With something very like interest, Joneny turned again to the copy he had made of the ballad. There had been Market trouble on Beta-2. The Death’s Head could be used for capital punishment. Perhaps there was a meaning to the original version of stanza seven, the way the robot had first recorded it.

“She walked through the gates and the voices cried, She walked through the Market and the children died, She walked past the courthouse and the judge so still, She walked to the bottom of Death’s Head Hill.”

At least he had something to start with.

Chapter Three

He sat back in the drive-hammock, staring at black view screens dead to hyperspace. He was, he realized, bypassing in seconds the immense void through which the starships had crept laboriously at a few thousand miles a second for a handful of centuries. Despite stirrings of an excitement that he refused to acknowledge, he still saw himself — a potential galactic anthropologist — on his way to track down a minute, trivial incident pertaining to a cultural dead end.

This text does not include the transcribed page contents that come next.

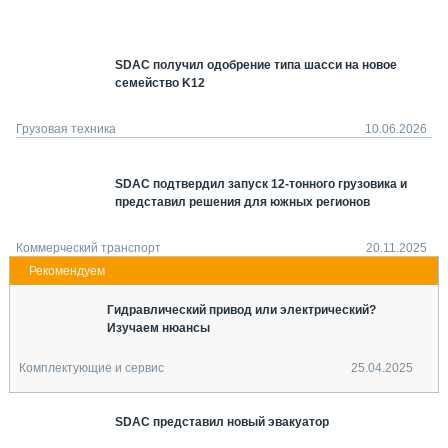
СЕРВИСМЕНЫ
СПЕЦПРОЕКТЫ
SDAC получил одобрение типа шасси на новое
МЕРОПРИЯТИЯ
семейство K12
СТАТЬИ ПО КАТЕГОРИЯМ ТЕХНИКИ
О ПРОЕКТЕ
Грузовая техника
10.06.2026
SDAC подтвердил запуск 12-тонного грузовика и
представил решения для южных регионов
Коммерческий транспорт
20.11.2025
Гидравлический привод или электрический?
Изучаем нюансы
Комплектующие и сервис
25.04.2025
SDAC представил новый эвакуатор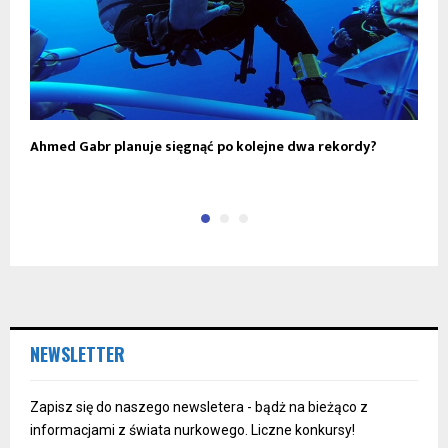
Ahmed Gabr planuje sięgnąć po kolejne dwa rekordy?
N
u
NEWSLETTER
Zapisz się do naszego newsletera - bądż na bieżąco z
informacjami z świata nurkowego. Liczne konkursy!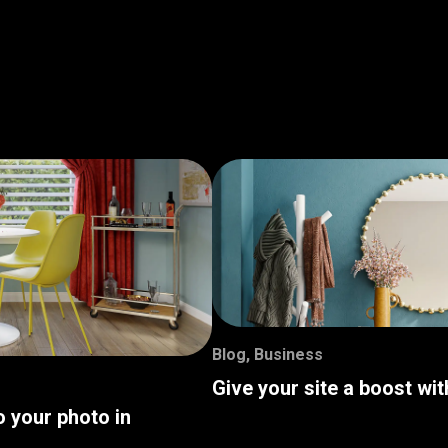
Blog
,
Business
Give your site a boost wi
o your photo in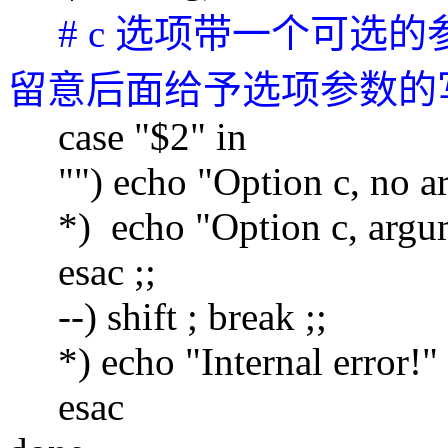
# c 选项带一个可选
留意后面给予选项参数的
case "$2" in
"") echo "Option c, no arg
*) echo "Option c, argumen
esac ;;
--) shift ; break ;;
*) echo "Internal error!" ;
esac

How he yearned for the city of Nukton on Creton III, for its silvered halls, its black-stone parks — the relics of that tragic race, who produced amazing architecture and music, the more amazing since it had never developed any form of speech or other means of immediate communication. Its phenomenal degree of advancement was something worth studying exhaustively.

The slight blurring of sight as his cruiser left hyperspace snapped him back, and he leaned forward in the hammock.

Up in a corner of the screen in front of him was the greenish glow of Leffer. Close to him, hanging like a cluster of crescent moons, were the starships. He counted six, like fingernail parings on dusky velvet. Each sphere, he knew, was some twelve miles in diameter. The other three, he reasoned, must be in eclipse. As he watched, the pattern of their movement — like a stately dance — became evident. They had been driven into a very close, delicately balanced orbit at a forty-mile distance from one another, the whole complex put in a ten-year orbit some two hundred million miles from Leffer itself.